You are playing a computer game. In it, you can murder a wide variety of people using all manner of exciting weapons. They explode pleasingly when you kill them. Every woman you meet is half naked and fetishised to the point of absurdity. Suddenly you are confronted with a character who is clearly a homosexual. He has an earring and everything. And you have the option to kiss him, if you want to.

How do you feel?

a) Horrified and disgusted. The wholesome, Christian hobby of murdering people in computer games has been invaded by disgusting filth. I am being literally forced to choose the option where I kiss this muscular yet tender space marine in his perfectly designed stubbly face. There are no gay people in real life, or in fiction, so why are they in computer games?

b) Pleasantly surprised. Massive under-representation of homosexuality in mainstream media is one of the contributing factors to their social status as 'other'. If they remain 'other', they are easier to ignore, or - worse - persecute. Also, I assume it is nice for a gay person to be able to play a character which better fits their sexual orientation. In fact, I think it might be a closer fit for good old hetrosexual me, rather than the screaming masculine insecurity of the brutes I'm usually forced to play.

c) Indifferent. Sexual orientation really doesn't come into it when all you're planning to do is bayonet people in the face.

Scenario Three

You orchestrate an advertising campaign suggesting that gayness is basically a disease that can be cured. You try to put your adverts onto the side of buses, but are told that you can't because that's a horrible, small minded twattish thing to do.

How do you feel?

a) Marginalised and oppressed. Middle class white males like myself have been persucuted since the beginning of time, and this is just another example of a society that tolerates and loves homsexuality above all other belief systems. Also, being a gay is clearly quite similar to being a leper. Just as Jesus tried to heal those with leprosy, I am simply trying to heal those with Gay Disease. Basically, I am Jesus.

b) Ashamed of myself for my incredible arrogance. Rather than focusing my efforts on sex trafficking, gang warfare or the ever worsening plight of poor families, I have chosen to criticise the lives of people whose orientation I simply do not understand.

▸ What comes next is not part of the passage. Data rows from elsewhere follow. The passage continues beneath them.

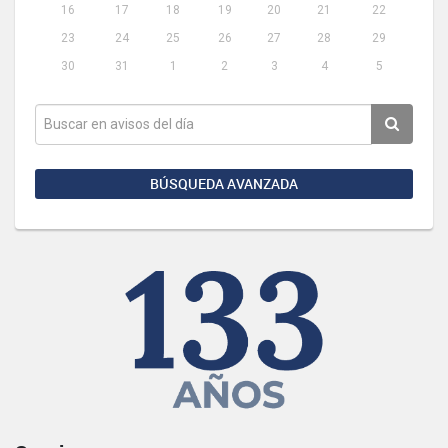
16
17
18
19
20
21
22
23
24
25
26
27
28
29
30
31
1
2
3
4
5
BÚSQUEDA AVANZADA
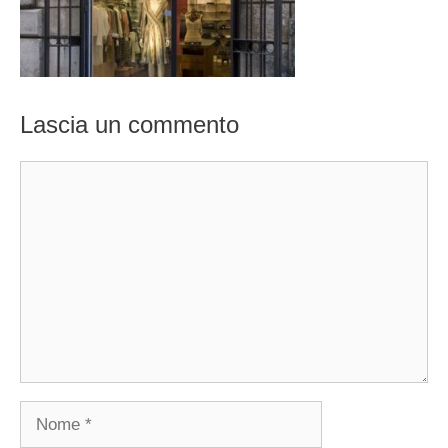
Lascia un commento
Commento
Nome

I have adopted a simplistic approach to the situation based on a selective misunderstanding of social science, psychology and religion. I have allowed my own personal fear of difference to dominate my judgement and now I am legitamising prejudice and abuse by perpetuating the myth that homosexuality is an illness.

c) Confused, because Boris Johnson has said something decent and sensible.

Anyway, that's the test. Feel free to take it yourself, or apply it to suspected homophobes. If they test positive (mostly 'a's), feel free to chase them through the streets, leaping onto cars and shooting wildly with your space pistol.